Anyway, you’ll notice, as some asshole with a blog has been writing for quite some time, that one to two percent of people develop long COVID. You’ll also notice that Omicron infections have a lower rate, around 0.3% overall. To me, this appears to be an underestimate, and it should likely be 0.4-0.6% higher. That’s still better than the initial wave or the Delta period–which is a good thing!
The reason I think the Omicron long COVID rate is too low has to do with the baseline rates–they’re higher for the Omicron wave, as this breakdown of baseline rates by age cohort and COVID wave shows (the colors don’t mean anything, they’re just there to make the age cohorts clearer):
You’ll see that the baseline rates for the Omicron era increase by 0.37% to 0.66% compared to the original era. That doesn’t seem like much, but, remember, the stated Omicron long COVID effect is 0.3%. And these are large (YOOGE!) samples.
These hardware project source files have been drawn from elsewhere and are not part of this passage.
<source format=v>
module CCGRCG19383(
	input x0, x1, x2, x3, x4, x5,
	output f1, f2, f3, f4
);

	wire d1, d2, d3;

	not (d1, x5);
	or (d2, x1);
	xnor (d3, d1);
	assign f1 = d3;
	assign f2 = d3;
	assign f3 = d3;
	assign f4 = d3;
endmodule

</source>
So why would the baseline be higher for the Omicron era across all ages?
One possible reason is many of the people who are assumed, based on their Epic medical records, to have not had COVID previously, did have COVID. If many people either were asymptomatic, had minor symptoms they didn’t think were COVID (‘allergies’), didn’t get tested, or didn’t have this information incorporated into their medical records (given the patchwork that is the U.S. medical system, that’s not trivial), then these data are incorporating previously infected people. Importantly, some of these ‘unidentified’ previously infected people might have long COVID symptoms, but would not be considered to have long COVID for purposes of the analysis.
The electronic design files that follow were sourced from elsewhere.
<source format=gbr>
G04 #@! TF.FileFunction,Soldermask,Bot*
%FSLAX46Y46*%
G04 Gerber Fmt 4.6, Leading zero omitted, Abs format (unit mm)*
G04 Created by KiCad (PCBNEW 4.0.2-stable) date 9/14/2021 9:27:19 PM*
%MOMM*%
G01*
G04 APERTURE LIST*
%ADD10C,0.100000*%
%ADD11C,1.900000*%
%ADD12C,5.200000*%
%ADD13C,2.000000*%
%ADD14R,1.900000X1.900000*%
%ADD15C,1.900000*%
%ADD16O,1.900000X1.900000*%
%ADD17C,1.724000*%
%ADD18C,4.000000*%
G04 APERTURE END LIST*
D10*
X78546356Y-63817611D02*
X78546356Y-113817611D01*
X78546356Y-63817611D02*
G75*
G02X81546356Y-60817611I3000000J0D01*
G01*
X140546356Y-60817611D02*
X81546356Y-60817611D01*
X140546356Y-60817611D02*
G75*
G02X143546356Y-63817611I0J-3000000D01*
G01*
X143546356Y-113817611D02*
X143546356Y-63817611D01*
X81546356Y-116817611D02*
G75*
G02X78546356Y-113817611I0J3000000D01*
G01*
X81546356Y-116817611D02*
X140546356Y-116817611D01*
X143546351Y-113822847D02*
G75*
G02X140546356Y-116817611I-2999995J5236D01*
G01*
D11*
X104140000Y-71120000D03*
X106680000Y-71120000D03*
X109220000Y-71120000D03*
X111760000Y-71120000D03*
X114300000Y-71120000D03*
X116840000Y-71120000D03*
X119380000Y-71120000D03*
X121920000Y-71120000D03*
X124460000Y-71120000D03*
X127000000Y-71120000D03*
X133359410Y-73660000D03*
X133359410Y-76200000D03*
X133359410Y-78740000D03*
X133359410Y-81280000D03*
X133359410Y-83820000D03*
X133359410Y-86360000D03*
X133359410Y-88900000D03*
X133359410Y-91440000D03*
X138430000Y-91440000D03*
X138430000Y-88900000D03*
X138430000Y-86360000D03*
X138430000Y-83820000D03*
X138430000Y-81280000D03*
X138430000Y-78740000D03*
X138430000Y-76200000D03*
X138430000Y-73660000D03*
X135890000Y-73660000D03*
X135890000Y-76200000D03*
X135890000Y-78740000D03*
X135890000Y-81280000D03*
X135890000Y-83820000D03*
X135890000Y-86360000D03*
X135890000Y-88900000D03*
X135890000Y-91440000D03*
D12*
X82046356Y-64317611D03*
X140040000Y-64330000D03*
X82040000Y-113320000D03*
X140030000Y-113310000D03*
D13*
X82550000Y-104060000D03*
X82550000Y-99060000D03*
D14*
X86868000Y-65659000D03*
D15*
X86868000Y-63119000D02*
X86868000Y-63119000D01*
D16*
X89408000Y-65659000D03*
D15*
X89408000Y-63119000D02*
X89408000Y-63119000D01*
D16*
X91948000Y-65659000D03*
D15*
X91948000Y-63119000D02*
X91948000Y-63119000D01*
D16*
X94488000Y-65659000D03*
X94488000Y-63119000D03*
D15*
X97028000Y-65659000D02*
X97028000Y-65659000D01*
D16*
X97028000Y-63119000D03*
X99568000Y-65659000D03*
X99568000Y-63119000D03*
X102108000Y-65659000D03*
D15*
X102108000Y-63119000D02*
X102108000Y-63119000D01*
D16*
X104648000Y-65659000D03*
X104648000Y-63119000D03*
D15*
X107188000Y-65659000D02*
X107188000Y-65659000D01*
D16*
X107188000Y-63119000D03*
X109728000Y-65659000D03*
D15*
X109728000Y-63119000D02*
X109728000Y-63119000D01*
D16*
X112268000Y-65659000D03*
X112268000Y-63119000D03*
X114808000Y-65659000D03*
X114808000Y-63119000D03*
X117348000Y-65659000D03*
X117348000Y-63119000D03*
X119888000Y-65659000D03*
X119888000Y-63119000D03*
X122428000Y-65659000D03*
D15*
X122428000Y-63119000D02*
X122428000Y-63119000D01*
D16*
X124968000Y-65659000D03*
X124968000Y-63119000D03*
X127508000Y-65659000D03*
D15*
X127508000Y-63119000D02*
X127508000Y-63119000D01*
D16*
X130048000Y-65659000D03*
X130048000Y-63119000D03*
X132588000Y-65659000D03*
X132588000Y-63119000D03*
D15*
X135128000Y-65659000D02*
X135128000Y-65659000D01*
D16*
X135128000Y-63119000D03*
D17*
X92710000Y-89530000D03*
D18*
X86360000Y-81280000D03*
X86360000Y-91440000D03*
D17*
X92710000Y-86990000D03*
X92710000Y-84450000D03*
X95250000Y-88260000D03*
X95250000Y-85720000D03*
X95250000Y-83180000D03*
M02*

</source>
The baseline surges in the group that had the largest increase in infections during the Delta period. According to national seroprevalence data, kids had the largest surge in prevalence during the Delta period; older groups had smaller increases, but are more likely to develop long COVID in the first two periods. In absolute terms, it would be a small effect, but, unfortunately, we’re looking for a small effect.
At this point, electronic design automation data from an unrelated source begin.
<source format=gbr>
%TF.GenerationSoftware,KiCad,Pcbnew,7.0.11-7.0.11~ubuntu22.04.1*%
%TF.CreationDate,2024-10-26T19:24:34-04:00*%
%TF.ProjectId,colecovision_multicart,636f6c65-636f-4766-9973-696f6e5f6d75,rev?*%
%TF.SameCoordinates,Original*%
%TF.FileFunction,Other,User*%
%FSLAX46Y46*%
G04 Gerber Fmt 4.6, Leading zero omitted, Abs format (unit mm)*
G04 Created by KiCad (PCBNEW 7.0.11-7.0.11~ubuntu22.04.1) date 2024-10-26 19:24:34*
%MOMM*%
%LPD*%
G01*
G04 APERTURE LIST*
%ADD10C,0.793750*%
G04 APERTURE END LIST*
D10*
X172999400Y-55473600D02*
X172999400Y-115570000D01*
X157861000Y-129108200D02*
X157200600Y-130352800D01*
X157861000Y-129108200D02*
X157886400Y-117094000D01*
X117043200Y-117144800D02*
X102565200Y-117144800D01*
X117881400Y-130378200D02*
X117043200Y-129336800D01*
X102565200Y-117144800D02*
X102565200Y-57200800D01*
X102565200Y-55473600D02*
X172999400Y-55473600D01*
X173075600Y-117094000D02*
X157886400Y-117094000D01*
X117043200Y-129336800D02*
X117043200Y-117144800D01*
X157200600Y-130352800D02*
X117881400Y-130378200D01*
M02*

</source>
So, my hunch is that, if we use the Original baseline, we’re probably seeing a more realistic effect of Omicron. The good news is that it’s less around 0.5% for those under 45 (1-2% for older people), but that is higher than the Washington Post is reporting. Mind you, this doesn’t mean the work is bad (it’s impressive!), but the interpretation of their results needs to be more nuanced than is reported–and, as mentioned above, we need a much better deep dive into the particulars of the data. To be blunt, this is not peer-review**** ready. Nonetheless, this might be still good(-ish) news, especially for younger age cohorts.
Anyway, I eagerly await lazy pundits fucking the interpretation of these results up too.
*It takes five to six years to finish a Ph.D., at which point one hopefully is an expert in a sub-(sub-, sub-)discipline. The idea that, after three years of the pandemic, anyone believes they’re an expert is silly.
**Large confidence intervals are bad; we want small ones!
***It’s also interesting to note, that two age cohorts, 30-44 (parents who were busy), and the elderly (who were avoiding unnecessary medical appointments), had a ‘Delta dip’, while the other cohorts did not.
****All the recent drama regarding eLife notwithstanding…
People getting omicron are more likely to have been vaccinated and prior vaccination seems to reduce the LC rate: is that factored into the analysis?
Not sure how I feel about limiting the focus to new symptoms. It’s a sane choice, just imperfect.
Lung fibrosis, in particular, has accumulating impacts over the lifespan. You might have zero new symptoms, but have gotten over a chronic cough and now plunged right into coughing so severely you can’t sleep properly (happened recently to a colleague from an upper respiratory thing where household repeatedly tested negative for Covid).
Also not sure how I feel about excluding hospitalized folks. I think some of the pathology of long Covid post hospitalization is mechanistically different from clinically “mild” Covid, but they are both important for this kind of question.